CONSEGNA A: Riporta fedelmente la parte del brano sulla città come bene comune che comincia con "Inoltre, è fuor" e termina con "pure dimensioni globali[14].".

Venendo ai risvolti politici, anche attuali, non si può che riportare la domanda cui conduce il ragionamento dell’autore: dunque, “quale riferimento scegliamo per la nostra città? Quella che si fonda sull’origine o quella che ha come principio di individuazione il fine? […] La comunità pensiamo che si formi attraverso meccanismi sempre più rigidi, discriminatori, di inclusioni che comportano esclusione, o al contrario attraverso un ‘augescere’, un crescere che includa sempre più largamente?”[10].

È della città come luogo di inclusione, come spazio dove quotidianamente si forma e consolida la comunità, che si può parlare come bene comune: ciò significa, “ad esempio, che una piazza non è un bene comune in sé, semplicemente per essere un mero spazio urbanistico, ma lo diventa per la sua natura di ‘luogo di accesso sociale e di scambio esistenziale”[11]. Non è possibile separare i tratti fisici da quelli sociali di uno spazio urbano inteso come bene comune. E perciò non sarebbe possibile escludere determinati gruppi di persone da uno spazio urbano che, in quanto bene comune, è soggetto al principio dell’accesso universale. Dovrebbe, dunque, ritenersi invalido un provvedimento amministrativo che impedisse a particolari categorie di individui di usufruire di un determinato spazio urbano. Infatti, come sostiene Mattei, lo spazio urbano per eccellenza, e cioè la piazza, ‘appartiene a una comunità tipicamente globale, ossia di tutti quanti, stanziali o viandanti, possano in astratto godere della sua funzione di luogo di scambio’[12][13].

Inoltre, è fuor di dubbio come non solo i luoghi e dunque gli spazi fisici possano godere dello status di beni comuni, ma anche i servizi pubblici locali debbano intendersi nello stesso modo, ragione per cui la compartecipazione al loro godimento assume pure dimensioni globali[14].

CONSEGNA B: Seleziona e trascrivi ogni riga dei dati in cui compare la parola "Special", tenendo conto delle maiuscole e delle minuscole.

[Voci dei dati]
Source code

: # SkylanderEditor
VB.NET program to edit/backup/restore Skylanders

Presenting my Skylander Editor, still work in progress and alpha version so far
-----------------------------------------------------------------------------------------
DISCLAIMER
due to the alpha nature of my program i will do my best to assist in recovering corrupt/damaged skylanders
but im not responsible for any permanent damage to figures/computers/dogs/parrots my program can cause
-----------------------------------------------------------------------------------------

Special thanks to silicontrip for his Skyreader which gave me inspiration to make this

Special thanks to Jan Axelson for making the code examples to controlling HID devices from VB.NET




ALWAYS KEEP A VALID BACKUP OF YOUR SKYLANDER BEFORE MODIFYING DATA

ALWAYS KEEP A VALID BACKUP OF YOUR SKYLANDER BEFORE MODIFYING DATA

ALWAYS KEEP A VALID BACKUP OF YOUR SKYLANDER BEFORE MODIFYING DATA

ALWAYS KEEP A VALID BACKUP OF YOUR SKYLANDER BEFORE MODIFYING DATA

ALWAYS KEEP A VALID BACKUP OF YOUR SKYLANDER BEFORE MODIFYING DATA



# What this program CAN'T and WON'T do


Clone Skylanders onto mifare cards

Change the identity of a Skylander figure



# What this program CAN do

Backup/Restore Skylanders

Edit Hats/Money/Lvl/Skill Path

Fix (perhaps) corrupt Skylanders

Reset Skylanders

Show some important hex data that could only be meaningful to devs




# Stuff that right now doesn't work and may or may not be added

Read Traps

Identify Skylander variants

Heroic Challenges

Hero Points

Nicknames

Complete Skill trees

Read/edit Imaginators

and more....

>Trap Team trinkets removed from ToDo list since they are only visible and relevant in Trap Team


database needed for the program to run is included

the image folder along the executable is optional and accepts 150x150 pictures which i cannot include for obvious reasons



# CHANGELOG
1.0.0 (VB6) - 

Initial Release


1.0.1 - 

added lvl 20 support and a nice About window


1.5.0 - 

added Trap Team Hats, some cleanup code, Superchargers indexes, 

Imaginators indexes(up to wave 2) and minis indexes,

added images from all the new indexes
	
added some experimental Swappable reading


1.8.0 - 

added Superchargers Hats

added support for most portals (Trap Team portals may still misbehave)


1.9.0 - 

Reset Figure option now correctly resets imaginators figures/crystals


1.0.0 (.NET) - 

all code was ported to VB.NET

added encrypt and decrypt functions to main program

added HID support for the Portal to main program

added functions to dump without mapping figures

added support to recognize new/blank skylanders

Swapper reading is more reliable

LA TUA RISPOSTA A:
Inoltre, è fuor di dubbio come non solo i luoghi e dunque gli spazi fisici possano godere dello status di beni comuni, ma anche i servizi pubblici locali debbano intendersi nello stesso modo, ragione per cui la compartecipazione al loro godimento assume pure dimensioni globali[14].

LA TUA RISPOSTA B:
Special thanks to silicontrip for his Skyreader which gave me inspiration to make this
Special thanks to Jan Axelson for making the code examples to controlling HID devices from VB.NET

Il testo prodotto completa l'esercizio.